In the summer of 2012, when he was in his final year at Cambridge University, Herman Narula joined a queue of computer science students waiting to attend a session on computer graphics. Standing next to him was a student he hadn’t met before, Robert Whitehead. As they started talking they realised they had a shared interest in virtual worlds.
Both had grown up playing games and were used to the idea of commerce in the virtual realm. Whitehead had paid his tuition fees by selling digital goods in the virtual marketplace, Second Life, while Narula had started a bank in the online role-playing game Neverwinter Nights – with less commercial success. “Retrieving a mortgage is really quite challenging when the person who hasn’t paid the loan is a wizard,” he recalls.
That conversation turned into a plan to build a better kind of virtual world, one in which thousands of people could attend events, interacting with the environment and one another in real time. “We estimated it would take about six to nine months”, Narula, 33, told me, speaking over Zoom from France, but concedes that “we were a little bit off on our estimate”: it would eventually take a decade, and a team of almost 1,000 people, to build the technology they envisaged. During that time the company they established, Improbable Worlds, would come to be valued by some investors at up to $2bn.
In recent months, the idea that the websites and social networks we use today will be replaced by a “metaverse” of immersive virtual worlds has become Big Tech’s biggest goal. Mark Zuckerberg is so committed to the idea that he renamed Facebook to Meta; executives at Disney, Microsoft and Tencent have all outlined their plans for persistent virtual worlds. Nick Clegg, the vice-president of global affairs and communications at Meta, says it will take Facebook 10 years to build its metaverse, but Improbable has been “building the plumbing of the metaverse”, as Narula describes it, for 10 years, using its distributed computing technology to bring up to 14,000 people together into a single virtual space.
The massive simulations Improbable builds are not only for gaming or entertainment; its most profitable work so far has been for the British government. By “modelling a whole country” – from power and communications networks and traffic down to the movements of individual people and their behaviour – Improbable’s technology is in “operational and active use today” in areas that include procurement, planning and national security.
For Zuckerberg, the metaverse is something people will experience through a virtual reality (VR) headset, but for Narula it’s not about the display technology: “I don’t think VR is that important for the metaverse”, he says, pointing out that a dull meeting in VR, even with some fun animations, is still a dull meeting. “The real goal of the metaverse should not be immersion for immersion’s sake”, he says, but “presence” – a sense of real agency and engagement. “Presence is when you feel like your actions matter in the world.”

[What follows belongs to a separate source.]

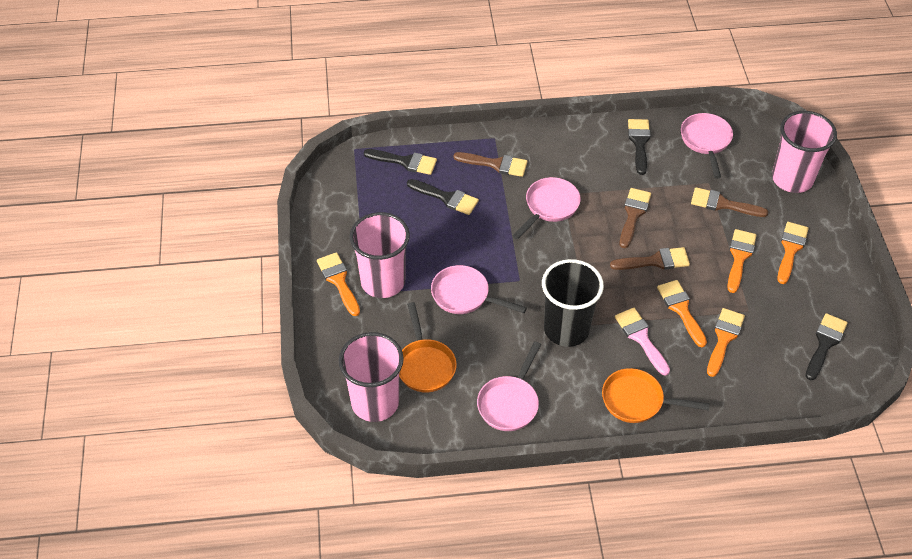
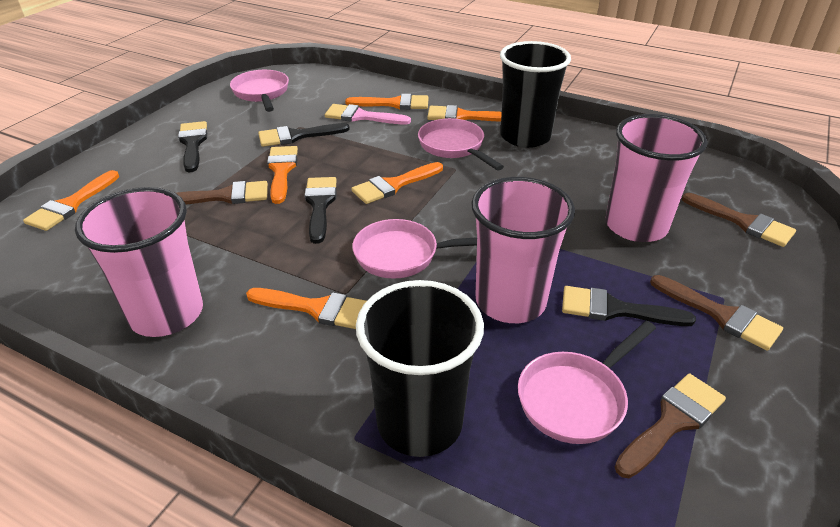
black cup: [542,259,604,347] = 1 -> [356,280,484,457] [500,41,571,148] = 2
orange brush: [317,252,360,316] [657,280,707,347] [707,308,745,377] [727,229,757,293] [777,222,809,284] = 5 -> [23,170,119,231] [246,288,366,329] [267,146,298,204] [345,94,429,110] [351,162,443,204] [427,105,502,122] = 6
orange pan: [399,302,457,393] [602,368,710,423] = 2 -> none = 0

Do people really need to spend more time in digital environments, however present they feel? “The danger is not the convergence of the digital and the virtual world”, he responds. “The danger is in the continued refusal to address the elephant in the room: unelected, non-democratic, globe-spanning digital empires, housing our data, making policy choices about how you and I live our lives, and taking an indefensible tax on every transaction… Our problems with Facebook are not problems with technology. They’re just problems with Facebook. ”
It is exceptionally rare to hear anyone in the technology industry speak with real anger about the behemoths by whom they might one day hope to be hired or acquired. But Narula clearly has no such ambitions: he wants Facebook’s metaverse to fail. “We need to categorically prevent those companies from being the people that own and run anything that even looks like a metaverse.”
When I first spoke to Narula in 2017, he told me that a persistent virtual world with enough people – millions of inhabitants, playing, working, interacting and being entertained – would cease to become a game and become something more like a country. Such a country, he says, must be democratic, and not governed by the incentives of the current internet.
As an example, he cites Wikipedia, which has, with 550 staff and revenues of less than $150m, compiled a six-million-page English encyclopaedia in which misinformation is removed by common agreement, to Facebook, which (with more than 50,000 employees and revenues over $85bn) fails to remove 95 per cent of the hate speech posted on the platform. This is down to Facebook’s incentives, he says: “If Facebook deletes inaccurate information, they lose data for their algorithms to crawl in order to get better at understanding how we operate”.
It is not that social media shows us the ugly truth about human nature, he says, “any more than a crush at a riot is exposing something about human nature. It’s just a context, in which people are behaving the wrong way”.
His rejection of the way in which the attention economy has shaped the modern internet is not, he says, only a concern for his business but for the space in which people fulfil the essential human need for abstraction. From pyramids to cathedrals to football matches, history is the story of “so much energy, money, time and blood” spent “on so many activities that involve thinking of a world beyond”, he says. “I don’t look at the metaverse as some new thing we’re doing. We’re just building another cathedral.”